The red pill/blue pill ultimatum, and the simple dream-reality divide, is not something you will find in Kill List or cult classics such as Videodrome and Terry Gilliam’s Brazil. These are films whose surreal narratives and landscapes are overpoweringly dream-like, in keeping with the nature of cinematic experience – which is, Wheatley suggests, “like a waking dream in itself”. Gaspar Noé’s hallucinogen-powered Enter the Void, is a perfect example of this. Enter the Void flies us over Tokyo from the perspective of a dead soul and plunges us into deep-sea dreamscapes before giving birth to itself from the baby’s point of view, sliding out of darkness into screaming light.
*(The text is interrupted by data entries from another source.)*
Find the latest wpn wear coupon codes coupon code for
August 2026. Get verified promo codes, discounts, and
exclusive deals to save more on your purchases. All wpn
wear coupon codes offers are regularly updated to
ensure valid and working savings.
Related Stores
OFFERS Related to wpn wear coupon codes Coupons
Noé explains how he shot the childhood memory scenes to Twitch Film magazine: “I shot it all from just behind Oscar [the dead protagonist]’s head because when I think of my own past, or when I dream or when I go back to my room and think of this interview, I will reframe it and the camera will go back and I will put myself inside the frame. That’s how I experience memories; it’s from a different perspective, so I have Oscar as this void shadow inside the frame during those sequences.” Noé touches on something fundamental: that when we think of past experiences or dreams, we visualise them cinematically.
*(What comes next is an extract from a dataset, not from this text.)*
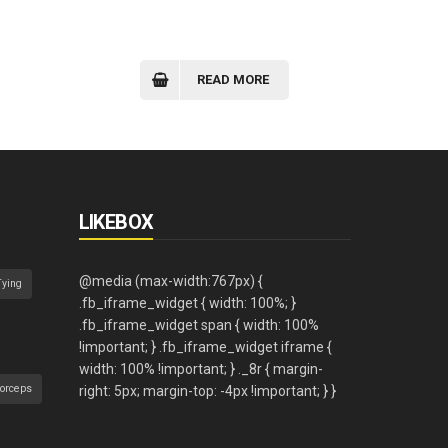
READ MORE
LIKEBOX
Tying
orceps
“Noé touches on something fundamental: that when we think of past experiences or dreams, we visualise them cinematically.”
Wheatley notes how he spent a long time trying to intensify the overall cinematic experience of Kill List, playing with “the idea of making your iris bigger and smaller”, by violently throwing the viewer between dark and bright spaces. In approaching the art of cinema in this way, he and Noé are attempting something genuinely ambitious: they are attempting to create cinematic experiences that acutely align themselves with the mind’s perceived experience and memory.
Film’s journey into the mind is, in many ways, in the very ‘bones of cinema’, as we organise our memories and dreams into cinematic worlds. Akira Kurosawa does exactly this in his triumph of magical realism, Dreams, a series of short films in which he reconstructs some of his own personal dreams. Similarly, Hirokazu Koreeda’s beautiful After Life sets itself halfway between life and death where heaven is an eternal memory chosen from one’s life. The workers at this halfway station create a film of this memory according to the subject’s description, and a screening of this film passes the purgatorial soul into an everlasting cinematic dream of the individual’s memory. These stunning Japanese films make explicit what Noé and Wheatley merely suggest: that there is something intrinsically cinematic about our memories and dreams, and that the very way we think and perceive the world around us echoes the movements of the camera lens.
So, while Berkeley’s adventurous neuroscientists move science further to capturing the actual flickering in our mind, cinema will continue its identical drive to show us the waking dream on the big screen, with directors like Kaufman, Wheatley and Noé coming ever closer to bridging the gap between cinematic reality and human experience.